TASK #2: As quickly as you can, find all of the other places on the map similar to Nepal? Which place is most similar? Which one least?
Hard, isn’t it? To be honest, it shouldn’t be: A regular 2D classed choropleth map or proportional symbol map would make short work of those questions. So what did we gain by extruding the countries up into space? Not much that I can see.
The Lack of a zero-line referent makes it hard to judge absolute magnitudes.
The “fish eye lens” effect mean each prism is viewed from a different angle than its neighbors, making comparison just a little bit harder as we have to mental account for these differences in our estimates.

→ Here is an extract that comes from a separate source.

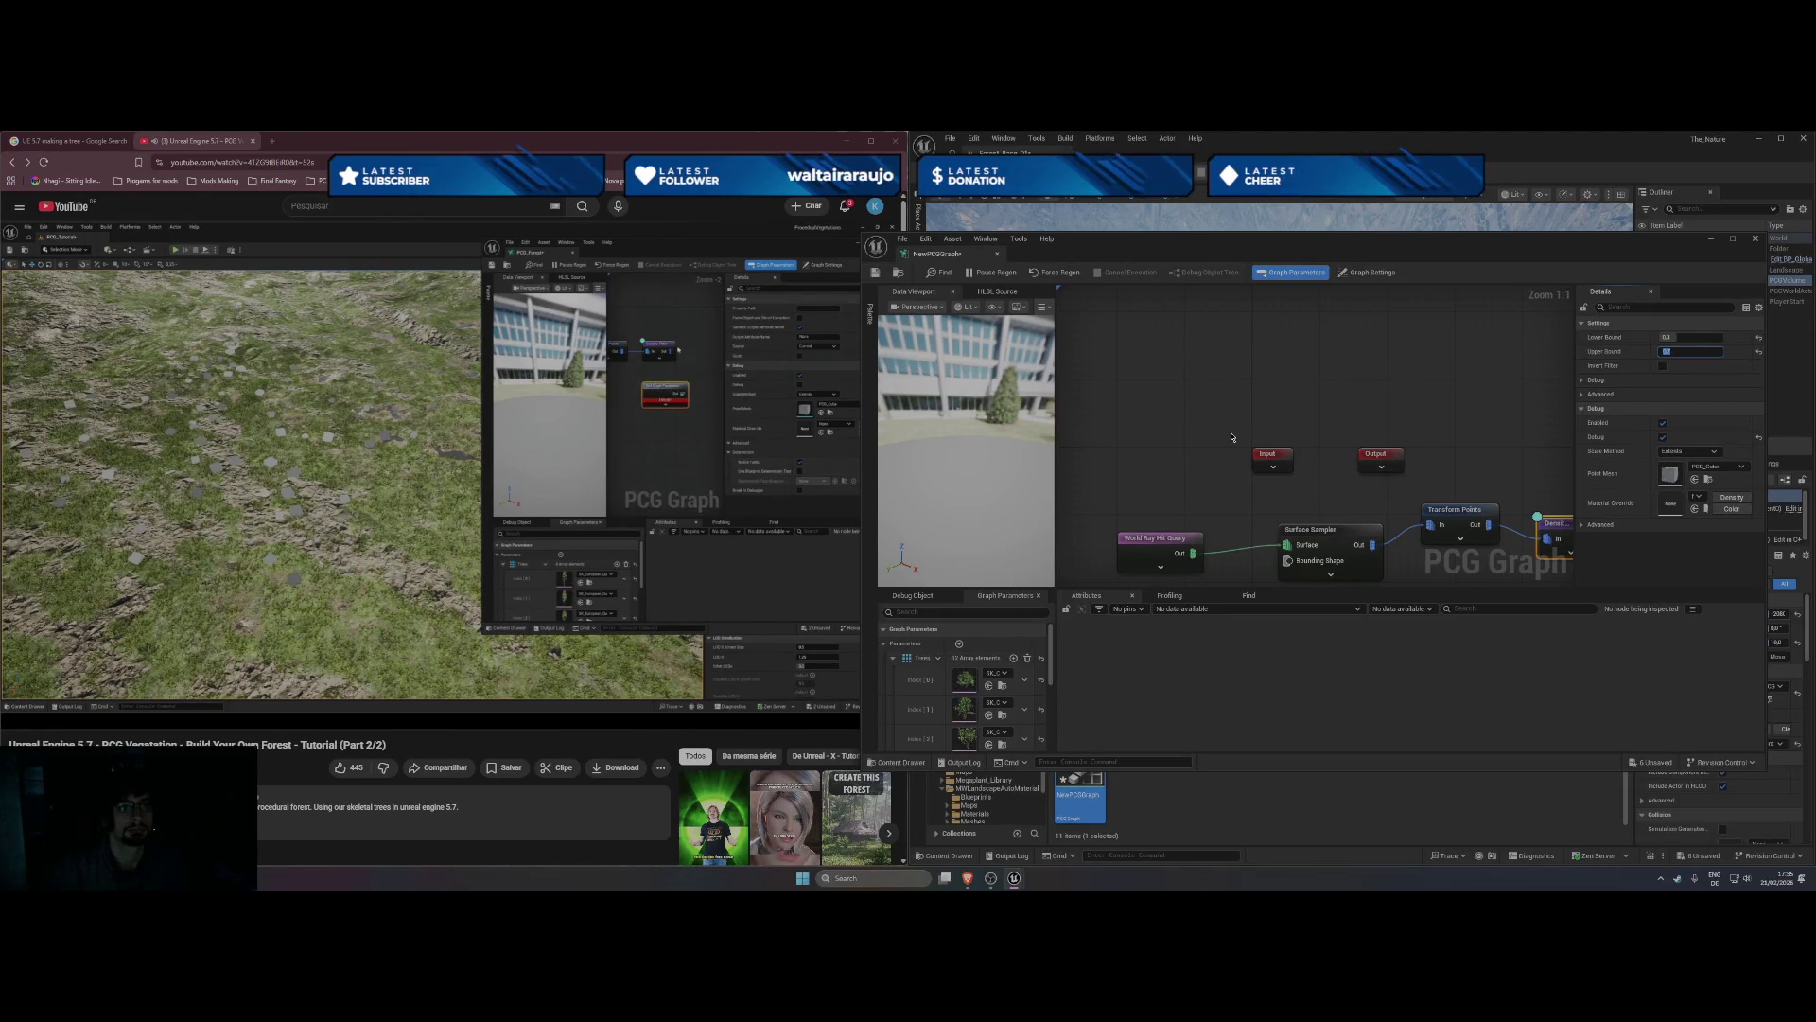
{"action": "scroll", "coordinate": [1325, 501], "scroll_direction": "down", "scroll_amount": 2}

It is hard to judge the height of something when you are staring directly down at it. This matters because height is the visual variable that does the “work” in this graphic—it’s how the data are encoded visually. Why obscure the very thing map-readers need to make sense of the graphic (e.g., the side-view height of each polygon)?
I need to be convinced of two things: (1) something is fundamentally wrong with our proven and highly efficient planimetric thematic maps, and (2) that reprojecting this data onto a virtual globe somehow solves those problems. Otherwise, we truly have a cool new technology in search of an application, and that’s just putting the cart before the horse.
Some suggestions: First, unless the 3rd dimension communicates something and isn’t merely redundant data already encoded in the colors, sizes, etc., do not include it (for all the reasons outlined above). Second, if you want folks to perform “analytical map reading tasks” such as estimating relative sizes, distances, or densities, keep scale constant. Third, do not obscure parts of the map behind other parts if that isn’t inherently relevant to the data (e.g., this is fine for terrain visualization). Fourth, and most importantly, do some user testing before presenting a new technique as the best thing ever: It’s how research works and why it is important.
So what things are Google Earth (and other Virtual Globes) good for? The consensus around here is (1) to engender, quite powerfully at times, a qualitative “sense of place” or “immersion”; (2) for virtual tourism (e.g., sit on top of Mt Everest) or virtual architecture/planning; and (3) to perform a kind of viewshed analysis and see what can and cannot be seen from locations (line-of-sight). All of those are inherently 3D-map reading tasks in which the immersive, 3D nature of the map is important. By comparison, population data (one number per country) is NOT inherently 3-dimensional and is only made to suffer when dressed-up in prism maps and 3D figurines.
Cartography, like all good design, is about communicating the maximum amount of information with the least amount of ink (or pixels). The world is just too complex and interesting to be wasting our ink/pixels on non-functioning ornamentation.